Perdas em fraudes com pagamentos recuam para 5,3 ME no 1.º semestre de 2025 diz BdP

Perdas em fraudes com pagamentos recuam para 5,3 ME no 1.º semestre de 2025 diz BdP

As perdas devido a fraudes com cartões e transferências caíram 40,4% no primeiro semestre do ano passado, para 5,3 milhões de euros, segundo dados hoje divulgados pelo Banco de Portugal (BdP).

Lusa /
RTP

"A fraude nos pagamentos eletrónicos em Portugal manteve-se muito reduzida", recuando face ao período homólogo, regista o BdP no Relatório dos Sistemas de Pagamento de 2025, hoje divulgado.

No primeiro semestre de 2025 -- o BdP não divulga dados para o ano inteiro -- houve nos cartões (ótica do emitente) 66 operações fraudulentas por cada milhão de operações, contra 129 por milhão no primeiro semestre do ano anterior.

Nestes casos, o valor médio da fraude foi de 48 euros, contra 58 um ano antes.

No mesmo período, nas transferências foram detetadas 10 operações fraudulentas em cada milhão de operações, numa descida face às 16 por milhão nos primeiros seis meses de 2024.

Também o valor médio por transação fraudulenta recuou, passando de 3.118 euros para 2.564 euros, um valor que o regulador considerou "substancialmente elevado".

Já os débitos diretos tiveram a menor incidência de fraude, com quatro operações fraudulentas em cada milhão de operações registadas, num valor médio de 11,5 euros, contra 493 euros no período homólogo.

O BdP diz que nas operações com cartão em que é usada a autenticação forte do cliente o nível de fraude (0,0008%) é muito inferior ao das operações sem essa autenticação (0,0058%).

Já nas transferências a crédito, diz o BdP que as fraudes acontecem, sobretudo, devido aos infratores criarem "esquemas assentes em engenharia social para obtenção de informação pessoal e de fatores de autenticação" ou para induzir as vítimas a autorizar operações indevidas.

Entre as técnicas de engenharia social usadas, o regulador destaca o crescimento das ocorrências relacionadas com falsas ofertas de emprego e investimentos "em que os utilizadores são induzidos a efetuar uma ou várias transferências com a promessa de retorno elevado".

O regulador detetou variantes associadas a alegadas reativações de carteiras de criptoativos em que se pede o pagamento de comissões para o desbloqueio de saldos, bem como variantes de burla por contacto direto que simulam contactos de familiares e esquemas associados a plataformas digitais de comércio e redes sociais.
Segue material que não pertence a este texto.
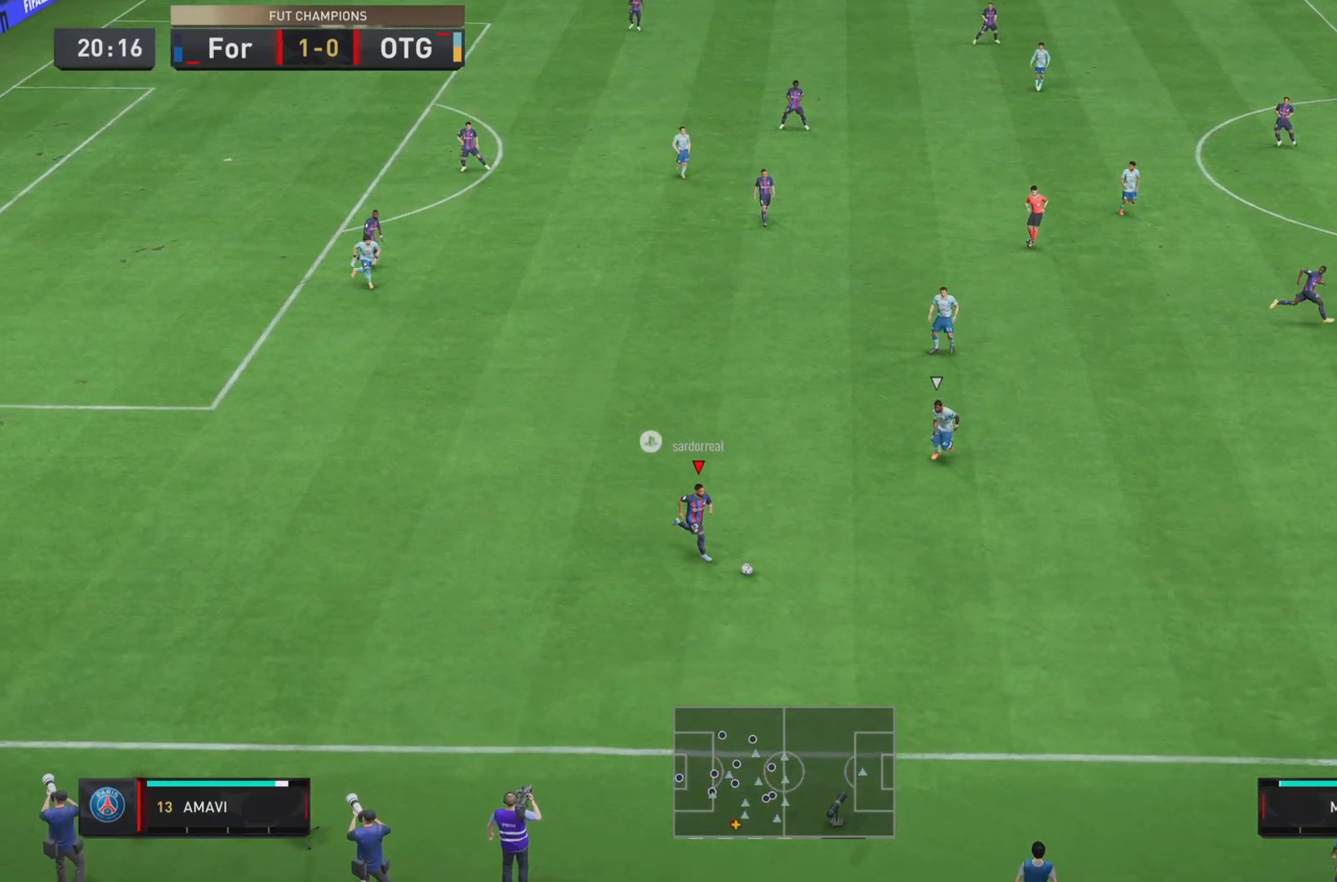
{"buttons": ["CROSS"], "left_stick": "down-right", "right_stick": "center", "events": [[50, "left_stick", "down-right"], [467, "CROSS", "down"]]}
O BdP verificou "um aumento de ocorrências envolvendo `malware` [programas maliciosos] ou mecanismos de controlo remoto" que possibilitariam a realização de transferências ou pagamentos através de canais móveis.

Segundo o BdP, nos primeiros seis meses de 2025, tanto as perdas associadas a fraude com cartões, como as perdas relacionadas com transferências a crédito diminuíram.

Sobre quem assume as perdas, diz o BdP que será o cliente quando as operações são iniciadas por si ou resultam do uso indevido de credenciais de segurança ou de dados pessoais partilhados de forma inadequada. Já "nos restantes casos", as perdas recaem, sobretudo, sobre as empresas de pagamento.

Em 2025, as empresas prestadoras de serviços de pagamento reportaram 51 incidentes de caráter severo ao abrigo do regulamento relativo à resiliência operacional digital no setor financeiro (DORA), mais 16 que no ano anterior, naquela que foi a primeira subida desde 2022.

No ano passado, o BdP foi ainda notificado de "duas ciberameaças significativas".

Segundo os dados reportados, 92% dos incidentes afetaram serviços de pagamento e 6% estiveram relacionados com cibersegurança, tendo as principais causas sido acontecimentos externos (57%), falhas de sistemas (29%), falhas de processos (20%), erros humanos (10%) e ações maliciosas (6%).

Estes incidentes severos afetaram 1,3 milhões de utilizadores -- menos que os 2,8 milhões em 2024 -- e a execução de 1,8 milhões de transações (6,5 milhões), num montante total de 2,4 mil milhões de euros (965 milhões de euros).

Segundo o BdP, o incidente do sistema de transferências TARGET, em fevereiro de 2025, que esteve em baixo durante cerca de 10 horas, foi a principal causa nas transações afetadas. Sem este incidente, o montante impactado teria sido de 751 milhões de euros.